→ **WORK ORDER**: Reproduce every line of text in the listing below without alteration, omitting the pictures.

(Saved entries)
--- START ---

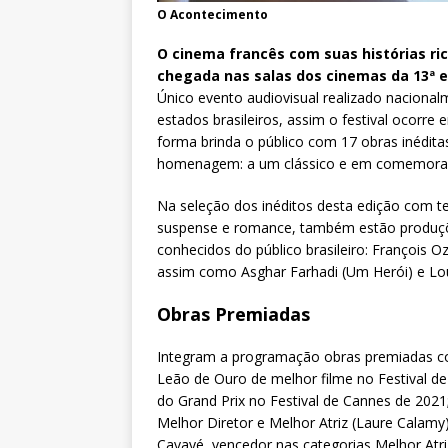
O Acontecimento
O cinema francês com suas histórias ric
chegada nas salas dos cinemas da 13ª ed
Único evento audiovisual realizado naciona
estados brasileiros, assim o festival ocorre 
forma brinda o público com 17 obras inédita
homenagem: a um clássico e em comemoraçã
Na seleção dos inéditos desta edição com 
suspense e romance, também estão produçõe
conhecidos do público brasileiro: François O
assim como Asghar Farhadi (Um Herói) e Lo
Obras Premiadas
Integram a programação obras premiadas c
Leão de Ouro de melhor filme no Festival d
do Grand Prix no Festival de Cannes de 2021
Melhor Diretor e Melhor Atriz (Laure Calamy
Cavayé, vencedor nas categorias Melhor Atri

--- END ---

→ **ANSWER BOX**:
O Acontecimento
O cinema francês com suas histórias ric
chegada nas salas dos cinemas da 13ª ed
Único evento audiovisual realizado naciona
estados brasileiros, assim o festival ocorre 
forma brinda o público com 17 obras inédita
homenagem: a um clássico e em comemoraçã
Na seleção dos inéditos desta edição com 
suspense e romance, também estão produçõe
conhecidos do público brasileiro: François O
assim como Asghar Farhadi (Um Herói) e Lo
Obras Premiadas
Integram a programação obras premiadas c
Leão de Ouro de melhor filme no Festival d
do Grand Prix no Festival de Cannes de 2021
Melhor Diretor e Melhor Atriz (Laure Calamy
Cavayé, vencedor nas categorias Melhor Atri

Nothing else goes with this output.